How to complete this task:
Please extend the article below on the SEC's Project Crypto, starting after its last sentence.

Supplied text:
On July 31, the new Chair of the US SEC, Paul Atkins, delivered a speech entitled America’s Leadership in the Digital Finance Revolution, unveiling a bold new initiative called “Project Crypto.”
Though this announcement has yet to break into mainstream media headlines, it may ultimately prove to be one of 2025’s most transformative events for the crypto industry.
In January, upon returning to the White House, Trump famously pledged to make the United States the “world’s crypto capital.” At the time, many dismissed this as campaign rhetoric, and the broader industry remained skeptical, waiting to see whether Trump’s promises would amount to more than empty words.
Yesterday brought the answer.
Project Crypto now stands as the first major pillar of Trump’s pro-crypto policy agenda.
There’s already plenty of detailed analysis of this plan circulating on social media, so we’ll avoid repetition. What’s most noteworthy, in my view, is the unprecedented regulatory green light for financial institutions to build “super apps” that deliver equities trading, crypto, DeFi services, and more—all within a single platform.
If JPMorgan’s app enabled users to buy stocks, trade Bitcoin, and participate in DeFi yield farming within one interface, it would significantly impact the industry.
This shift—from campaign pledge to regulatory action, from “regulation by enforcement” to embracing on-chain finance—has taken only six months. When the world’s largest capital market undergoes a major shift, the competitive landscape for the entire industry could change overnight.

Information given:
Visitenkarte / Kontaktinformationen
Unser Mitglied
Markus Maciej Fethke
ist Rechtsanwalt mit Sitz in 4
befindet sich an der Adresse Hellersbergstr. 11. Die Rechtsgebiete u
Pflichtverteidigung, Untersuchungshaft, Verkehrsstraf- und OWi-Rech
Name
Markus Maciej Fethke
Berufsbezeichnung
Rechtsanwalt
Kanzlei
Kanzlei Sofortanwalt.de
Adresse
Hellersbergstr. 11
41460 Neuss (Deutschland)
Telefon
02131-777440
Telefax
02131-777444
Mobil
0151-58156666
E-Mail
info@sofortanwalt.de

Written response:
Atkins’s “super app” concept closely mirrors WeChat: messaging, payments, investments, insurance, even loans—all bundled into a single app to cover everything users need.
While this is commonplace in China, it’s been impossible in the US, despite its free-market reputation.
The reason is clear: regulatory fragmentation.
In the US, you need a money transmitter license to process payments, a broker-dealer license to handle securities, a bank charter to make loans, and every state has its own unique requirements.
Project Crypto is breaking through this impasse for the first time in the US.
Under the new framework, a platform that holds a broker-dealer license can simultaneously offer equities trading, crypto trading, DeFi lending, NFT marketplace access, and stablecoin payment functionality—all under a unified licensing structure.
This unified model gives crypto markets the added benefit of product composability.
You can auto-invest equity gains into Bitcoin, use NFTs as collateral for stablecoin loans, then deploy those stablecoins into DeFi for yields—all through a single dashboard, with assets moving freely and transparently on-chain.
When users can move effortlessly between services on a single platform, the vision of a Web3 super financial platform suddenly feels much closer to reality.
In effect, the SEC’s decision has initiated a new phase of industry competition.
With Project Crypto’s starting signal, market participants now face radically different prospects.
For crypto giants, it’s time to move from “easy win” mode to open competition.
Coinbase CEO Brian Armstrong is likely feeling mixed emotions: on the one hand, being free from SEC lawsuits is a major relief; on the other, Coinbase’s dominating run could be ending.
Gensler’s stringent regulatory environment helped make Coinbase the default choice for US users thanks to its compliance advantage.
Now, with the regulatory floodgates open, Coinbase’s regulatory advantage is eroding. More importantly, Coinbase must rapidly pivot—from a pure exchange to a comprehensive financial super app. That requires launching equities trading (to compete with Robinhood), banking services (to rival legacy banks), and DeFi integrations (to compete with decentralized protocols)—each a sector with entrenched leaders.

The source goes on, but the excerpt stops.